Un collège d’experts sera chargé de déterminer le montant de l’indemnisation en fonction de la situation individuelle de l’intéressé, et dans le respect de la valeur minimale. 

Ce collège devra nécessairement être constitué d’experts indépendants et agréés spécialisés dans le domaine de l’évaluation des préjudices moraux et matériels.
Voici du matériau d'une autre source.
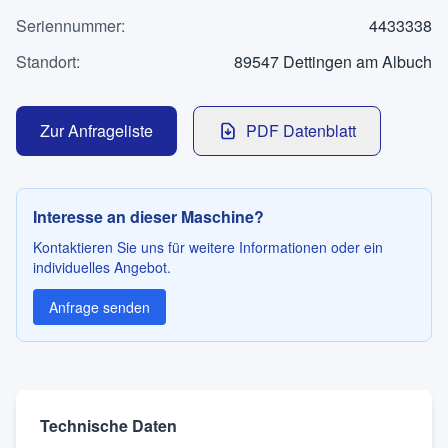
Kontakt
Seriennummer
:
4433338
Standort
:
89547 Dettingen am Albuch
SPRACHE
Zur Anfrageliste
PDF Datenblatt
Deutsch
English
Interesse an dieser Maschine?
Kontaktieren Sie uns für weitere Informationen oder ein
individuelles Angebot.
Anfrage senden
Technische Daten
Il ne s’agit aucunement de confier ce travail à des personnels de l’administration qui ne sont pas qualifiés en la matière, mais d’avoir recours à des spécialistes de la profession tels que des psychiatres, psychologue, économistes, avocats spécialisés en indemnisation, etc…

Le collège devra être constitué de manière paritaire, et comprendre pour moitié, des représentants associatifs de la communauté Harkie possédant suffisamment d’éléments d’ordre historique et territorial.

Au sein de chacun des départements où la communauté Harkie est fortement représentée, un collège devra être constitué.

 

1.4 Plan d’indemnisation

 

Afin que l’Etat puisse déployer les financements appropriés, l’indemnisation pourra s’effectuer selon un plan pluriannuel sans toutefois excéder un échéancier sur une période de 3 ans. 

Ce plan pluriannuel d’indemnisation sera organisé par tranches d’âge, de telle sorte que les bénéficiaires seront éligibles en fonction de leur année de naissance.

(Nota : l’actualité relative à la crise sanitaire nous a démontré que lorsque la volonté existe, l’Etat Français est parfaitement capable de mobiliser de moyens financiers dans des volumes incommensurables.)


2) Mesure de réparation (d’application immédiate dans l’attente du dispositif d’indemnisation)


2.1 Retraite : rachat de trimestres

 

Il est proposé la mise en œuvre d’un dispositif de rachat de trimestres entièrement pris en charge par l’Etat.

Il s’agit notamment :

- d’amender le dispositif actuel – trop restrictif – en instaurant une prise en charge par l’Etat de la totalité du coût du rachat, en lieu et place d’une réduction de 2000 € par trimestre.

- d’étendre le nombre de trimestres éligibles à la prise en charge par l’Etat : passer de 4 à 12 trimestres.

- de supprimer les limites d’âge.

- d’étendre le dispositif prenant actuellement en compte uniquement le vécu dans les camps d’hébergement et de transit limitativement énumérés, pour intégrer au dispositif le temps passé dans les hameaux de forestage.

 

2.2 Emplois réservés

 

Améliorer la portée et l’efficacité du dispositif des emplois réservés prévu par la loi n°2008-492 du 26 mai 2008, en prenant des mesures plus coercitives à l’égard des employeurs publics, en particulier les collectivités territoriales. 

Ces dernières ne mettent pas en œuvre suffisamment - voire aucunement - ce dispositif, alors qu’elles sont censées faire montre d’exemplarité, et ce, d’autant plus que certains élus locaux affirment être sensibles au triste sort réservé aux membres de la communauté Harkie.

L’une des pistes retenues pour optimiser le dispositif d’emplois réservés serait de mieux exploiter les prérogatives du Préfet en matière de contrôle de légalité et de déféré préfectoral.